In Toscna, nel suggestivo territorio di Pescia, in provincia di Pistoia, la pregiata varietà del Fagiolo di Sorana IGP incanta con la sua forma sia schiacciata, dalla buccia perlata dal bianco a sottili striature, sia cilindrica. Mentre a Siena ci imbattiamo nella rara Fagiola di Venanzio (o Fagiola di Murlo), un legume antico dalle dimensioni ridotte e dalla sagoma piatta con la buccia candida. A Roma è possibile gustare tesori locali come i Fagioli del Purgatorio e i Fagioli di Sutri: la leggenda narra che fossero i favoriti di Carlo Magno. Mentre in provincia di Viterbo si coltivano ancora i Fagioli del Purgatorio, una varietà locale, le cui tracce si ritrovano fin dal 1600E in Umbria custodiscono un tesoro colorato ed antico: dalla Fava cottora dell’Amerino fino al Fagiolo Secondo del piano di Orvieto, passando per la Roveja di Cascia o la Lenticchia di Castelluccio di Norcia I.G.P. Proseguendo verso sud incontriamo il Cece di Cicerale in Campania, eccellenza del borgo che da generazioni raccoglie i frutti dei chicchi rotondi, e in Calabria il Fagiolo Poverello Bianco, o il Fiocco di Neve di Capracotta in Basilicata. E in Puglia abbiamo il Cece di Cicerale, arrivato in occidente dall’Asia miglior di anni fa. Così come in Sardegna troviamo i pregiati Fagiolini Tianesi, coltivati con orgoglio dai suoi abitanti nel pittoresco paesino Tiana in provincia di Nuoro.

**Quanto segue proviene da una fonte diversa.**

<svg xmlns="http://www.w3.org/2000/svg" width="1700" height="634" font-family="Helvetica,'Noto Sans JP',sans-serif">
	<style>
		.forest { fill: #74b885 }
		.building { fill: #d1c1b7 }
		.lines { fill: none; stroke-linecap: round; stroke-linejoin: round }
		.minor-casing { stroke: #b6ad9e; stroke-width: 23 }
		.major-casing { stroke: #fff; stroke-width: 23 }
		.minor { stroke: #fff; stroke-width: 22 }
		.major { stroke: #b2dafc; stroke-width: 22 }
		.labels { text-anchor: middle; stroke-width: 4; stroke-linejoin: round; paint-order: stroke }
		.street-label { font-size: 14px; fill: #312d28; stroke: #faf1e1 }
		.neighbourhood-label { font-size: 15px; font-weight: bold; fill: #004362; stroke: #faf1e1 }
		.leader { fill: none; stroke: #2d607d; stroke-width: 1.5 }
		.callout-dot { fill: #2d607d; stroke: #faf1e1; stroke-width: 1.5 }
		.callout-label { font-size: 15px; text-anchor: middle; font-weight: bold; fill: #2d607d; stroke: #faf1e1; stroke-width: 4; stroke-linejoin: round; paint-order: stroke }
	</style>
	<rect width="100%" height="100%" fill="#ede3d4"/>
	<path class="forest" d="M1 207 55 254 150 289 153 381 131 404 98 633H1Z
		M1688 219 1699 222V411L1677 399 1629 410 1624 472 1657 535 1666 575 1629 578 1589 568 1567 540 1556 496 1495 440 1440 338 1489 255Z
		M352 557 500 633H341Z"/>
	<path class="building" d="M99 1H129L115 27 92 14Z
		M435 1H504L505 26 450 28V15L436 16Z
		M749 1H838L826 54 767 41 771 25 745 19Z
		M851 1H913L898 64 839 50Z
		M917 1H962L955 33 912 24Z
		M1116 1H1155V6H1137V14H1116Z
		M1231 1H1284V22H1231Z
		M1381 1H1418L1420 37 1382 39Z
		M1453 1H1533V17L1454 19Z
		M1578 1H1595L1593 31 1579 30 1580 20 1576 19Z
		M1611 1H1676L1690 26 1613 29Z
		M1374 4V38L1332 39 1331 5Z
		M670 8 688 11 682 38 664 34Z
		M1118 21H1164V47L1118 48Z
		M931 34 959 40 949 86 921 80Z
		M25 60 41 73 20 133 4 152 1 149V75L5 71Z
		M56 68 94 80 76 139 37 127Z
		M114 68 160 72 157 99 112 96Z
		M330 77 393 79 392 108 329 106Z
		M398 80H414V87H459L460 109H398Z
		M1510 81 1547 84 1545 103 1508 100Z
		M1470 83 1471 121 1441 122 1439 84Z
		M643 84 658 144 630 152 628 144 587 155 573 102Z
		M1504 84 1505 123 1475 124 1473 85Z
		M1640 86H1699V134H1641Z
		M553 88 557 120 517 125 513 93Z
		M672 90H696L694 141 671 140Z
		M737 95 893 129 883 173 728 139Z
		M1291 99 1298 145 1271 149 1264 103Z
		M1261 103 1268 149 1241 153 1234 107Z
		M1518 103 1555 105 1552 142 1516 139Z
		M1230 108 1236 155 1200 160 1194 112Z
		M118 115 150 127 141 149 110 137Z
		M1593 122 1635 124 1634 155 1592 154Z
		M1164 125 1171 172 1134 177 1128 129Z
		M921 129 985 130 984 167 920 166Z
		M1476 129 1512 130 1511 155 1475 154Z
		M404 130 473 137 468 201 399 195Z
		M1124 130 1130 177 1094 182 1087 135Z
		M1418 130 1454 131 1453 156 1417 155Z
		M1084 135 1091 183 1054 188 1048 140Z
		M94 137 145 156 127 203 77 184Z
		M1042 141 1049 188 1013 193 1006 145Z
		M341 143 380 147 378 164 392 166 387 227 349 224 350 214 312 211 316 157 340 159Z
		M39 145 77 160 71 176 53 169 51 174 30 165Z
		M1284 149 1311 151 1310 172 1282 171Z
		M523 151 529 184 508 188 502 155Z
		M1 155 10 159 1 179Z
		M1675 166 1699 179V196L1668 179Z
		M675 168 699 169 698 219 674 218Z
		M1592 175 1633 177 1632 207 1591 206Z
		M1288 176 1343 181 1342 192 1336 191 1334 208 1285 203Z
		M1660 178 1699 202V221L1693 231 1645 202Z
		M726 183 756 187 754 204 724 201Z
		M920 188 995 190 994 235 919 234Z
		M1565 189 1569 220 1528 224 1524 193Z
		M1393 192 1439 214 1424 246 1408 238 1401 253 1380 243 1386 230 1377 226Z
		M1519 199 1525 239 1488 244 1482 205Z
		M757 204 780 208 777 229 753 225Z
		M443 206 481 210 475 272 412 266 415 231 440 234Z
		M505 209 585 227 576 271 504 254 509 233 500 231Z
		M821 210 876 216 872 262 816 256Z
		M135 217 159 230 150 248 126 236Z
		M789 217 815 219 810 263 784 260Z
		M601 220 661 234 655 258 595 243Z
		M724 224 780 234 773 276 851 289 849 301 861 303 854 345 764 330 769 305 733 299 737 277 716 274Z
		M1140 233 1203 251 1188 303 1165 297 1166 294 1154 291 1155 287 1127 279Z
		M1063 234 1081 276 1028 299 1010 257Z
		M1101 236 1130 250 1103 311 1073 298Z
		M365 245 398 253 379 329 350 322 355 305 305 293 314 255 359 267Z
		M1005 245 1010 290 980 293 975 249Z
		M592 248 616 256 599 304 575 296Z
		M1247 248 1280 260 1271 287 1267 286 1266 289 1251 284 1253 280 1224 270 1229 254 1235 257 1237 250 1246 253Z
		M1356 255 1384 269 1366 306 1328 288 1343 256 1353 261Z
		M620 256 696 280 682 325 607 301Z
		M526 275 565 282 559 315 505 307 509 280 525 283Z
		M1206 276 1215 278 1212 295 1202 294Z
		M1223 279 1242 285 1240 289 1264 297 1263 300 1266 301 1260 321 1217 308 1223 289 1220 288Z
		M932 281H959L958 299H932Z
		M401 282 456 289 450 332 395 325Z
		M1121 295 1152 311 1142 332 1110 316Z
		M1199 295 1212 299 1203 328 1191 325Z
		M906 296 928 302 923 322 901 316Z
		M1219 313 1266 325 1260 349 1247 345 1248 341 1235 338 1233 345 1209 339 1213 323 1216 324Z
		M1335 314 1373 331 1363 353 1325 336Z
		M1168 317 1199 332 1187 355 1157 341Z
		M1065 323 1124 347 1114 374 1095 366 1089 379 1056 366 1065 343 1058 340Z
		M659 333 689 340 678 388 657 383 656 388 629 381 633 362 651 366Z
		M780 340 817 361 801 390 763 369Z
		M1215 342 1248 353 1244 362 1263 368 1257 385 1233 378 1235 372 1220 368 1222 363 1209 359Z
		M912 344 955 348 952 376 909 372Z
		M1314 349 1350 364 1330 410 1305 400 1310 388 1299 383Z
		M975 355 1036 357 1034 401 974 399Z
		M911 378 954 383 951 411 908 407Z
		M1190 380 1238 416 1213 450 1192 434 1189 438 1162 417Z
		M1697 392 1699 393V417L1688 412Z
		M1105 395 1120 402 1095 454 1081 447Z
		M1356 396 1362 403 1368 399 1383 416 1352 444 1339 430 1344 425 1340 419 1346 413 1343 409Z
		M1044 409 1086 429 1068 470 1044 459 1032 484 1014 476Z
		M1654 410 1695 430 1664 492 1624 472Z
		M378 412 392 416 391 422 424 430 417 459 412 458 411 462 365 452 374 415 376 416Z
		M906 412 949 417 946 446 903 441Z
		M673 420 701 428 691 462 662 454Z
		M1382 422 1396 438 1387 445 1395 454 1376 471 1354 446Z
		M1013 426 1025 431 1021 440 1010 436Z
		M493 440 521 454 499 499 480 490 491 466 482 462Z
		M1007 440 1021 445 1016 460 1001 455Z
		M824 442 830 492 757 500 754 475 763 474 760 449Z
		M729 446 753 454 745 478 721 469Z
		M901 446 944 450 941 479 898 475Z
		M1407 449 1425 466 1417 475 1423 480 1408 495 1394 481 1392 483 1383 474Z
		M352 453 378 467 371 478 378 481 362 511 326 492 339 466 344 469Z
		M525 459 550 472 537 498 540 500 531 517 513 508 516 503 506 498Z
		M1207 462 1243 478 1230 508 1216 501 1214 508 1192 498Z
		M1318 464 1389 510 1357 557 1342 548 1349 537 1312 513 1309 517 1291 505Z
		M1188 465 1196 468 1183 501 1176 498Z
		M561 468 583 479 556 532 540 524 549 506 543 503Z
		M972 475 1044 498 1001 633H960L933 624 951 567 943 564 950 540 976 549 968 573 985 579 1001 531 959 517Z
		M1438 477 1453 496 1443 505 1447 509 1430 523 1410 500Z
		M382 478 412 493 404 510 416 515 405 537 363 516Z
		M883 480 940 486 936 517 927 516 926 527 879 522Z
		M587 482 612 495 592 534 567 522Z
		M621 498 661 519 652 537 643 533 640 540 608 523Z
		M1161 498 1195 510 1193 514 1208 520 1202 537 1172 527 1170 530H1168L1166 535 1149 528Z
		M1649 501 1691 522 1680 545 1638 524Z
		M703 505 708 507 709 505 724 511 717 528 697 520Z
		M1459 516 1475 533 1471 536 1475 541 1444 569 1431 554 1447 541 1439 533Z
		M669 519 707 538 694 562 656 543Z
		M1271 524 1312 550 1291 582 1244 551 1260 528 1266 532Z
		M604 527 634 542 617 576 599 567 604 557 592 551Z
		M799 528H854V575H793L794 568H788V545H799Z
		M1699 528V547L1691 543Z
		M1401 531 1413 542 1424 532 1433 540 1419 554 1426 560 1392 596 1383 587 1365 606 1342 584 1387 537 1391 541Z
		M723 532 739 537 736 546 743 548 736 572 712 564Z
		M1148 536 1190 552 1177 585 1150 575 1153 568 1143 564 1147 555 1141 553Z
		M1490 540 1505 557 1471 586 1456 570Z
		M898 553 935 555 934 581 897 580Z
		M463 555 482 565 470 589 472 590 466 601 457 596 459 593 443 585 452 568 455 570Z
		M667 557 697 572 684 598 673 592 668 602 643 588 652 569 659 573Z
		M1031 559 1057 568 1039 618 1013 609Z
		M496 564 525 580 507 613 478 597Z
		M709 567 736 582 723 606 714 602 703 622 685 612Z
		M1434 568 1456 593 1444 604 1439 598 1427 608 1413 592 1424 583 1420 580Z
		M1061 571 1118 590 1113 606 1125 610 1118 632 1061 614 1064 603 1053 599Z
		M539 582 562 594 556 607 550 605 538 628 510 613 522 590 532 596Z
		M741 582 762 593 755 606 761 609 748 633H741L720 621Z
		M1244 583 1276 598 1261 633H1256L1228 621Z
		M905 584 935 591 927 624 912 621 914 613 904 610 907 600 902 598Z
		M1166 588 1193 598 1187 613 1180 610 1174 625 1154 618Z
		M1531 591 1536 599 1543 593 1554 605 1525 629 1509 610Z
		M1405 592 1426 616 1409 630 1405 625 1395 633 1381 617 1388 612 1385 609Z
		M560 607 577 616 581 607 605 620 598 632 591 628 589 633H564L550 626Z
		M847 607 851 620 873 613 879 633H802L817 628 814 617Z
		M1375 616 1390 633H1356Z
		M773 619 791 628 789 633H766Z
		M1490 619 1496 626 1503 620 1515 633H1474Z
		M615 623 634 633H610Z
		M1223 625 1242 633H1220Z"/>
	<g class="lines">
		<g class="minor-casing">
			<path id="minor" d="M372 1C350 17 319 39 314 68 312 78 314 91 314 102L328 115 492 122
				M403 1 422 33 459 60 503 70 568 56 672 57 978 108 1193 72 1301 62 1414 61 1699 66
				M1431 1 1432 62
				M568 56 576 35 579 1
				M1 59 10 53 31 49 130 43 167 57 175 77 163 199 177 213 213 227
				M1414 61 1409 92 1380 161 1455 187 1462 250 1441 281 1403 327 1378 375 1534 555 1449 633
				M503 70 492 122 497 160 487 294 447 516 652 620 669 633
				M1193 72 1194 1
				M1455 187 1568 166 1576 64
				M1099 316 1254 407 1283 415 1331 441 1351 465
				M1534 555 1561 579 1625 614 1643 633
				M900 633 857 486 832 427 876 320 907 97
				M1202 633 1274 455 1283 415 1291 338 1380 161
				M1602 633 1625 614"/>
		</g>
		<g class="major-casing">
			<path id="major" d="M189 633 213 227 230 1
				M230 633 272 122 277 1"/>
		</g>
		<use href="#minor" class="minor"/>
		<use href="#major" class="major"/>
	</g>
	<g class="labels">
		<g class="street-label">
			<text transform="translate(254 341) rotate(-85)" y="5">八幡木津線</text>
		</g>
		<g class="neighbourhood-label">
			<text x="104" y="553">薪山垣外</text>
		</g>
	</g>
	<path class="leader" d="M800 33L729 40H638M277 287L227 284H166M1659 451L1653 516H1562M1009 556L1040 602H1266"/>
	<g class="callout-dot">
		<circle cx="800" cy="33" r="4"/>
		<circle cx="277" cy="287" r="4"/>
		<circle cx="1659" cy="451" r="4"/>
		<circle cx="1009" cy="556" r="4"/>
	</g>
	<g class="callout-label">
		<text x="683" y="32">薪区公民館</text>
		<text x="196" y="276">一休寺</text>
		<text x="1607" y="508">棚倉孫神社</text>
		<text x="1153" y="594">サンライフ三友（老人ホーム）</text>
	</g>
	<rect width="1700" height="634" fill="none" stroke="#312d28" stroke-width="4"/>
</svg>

Un viaggio questo alla scoperta di una mappa ricca e frastagliata di legumi che disegnano una storia antica e ricca di tradizioni. E che sarebbe bene riscoprire, nonostante anche i legumi seguano una sorta di mainstream, alla stessa stregua di altri alimenti, costringendoci ad un’omologazione gastronomica, che invece dovrebbe seguire la terra e i gusti personali.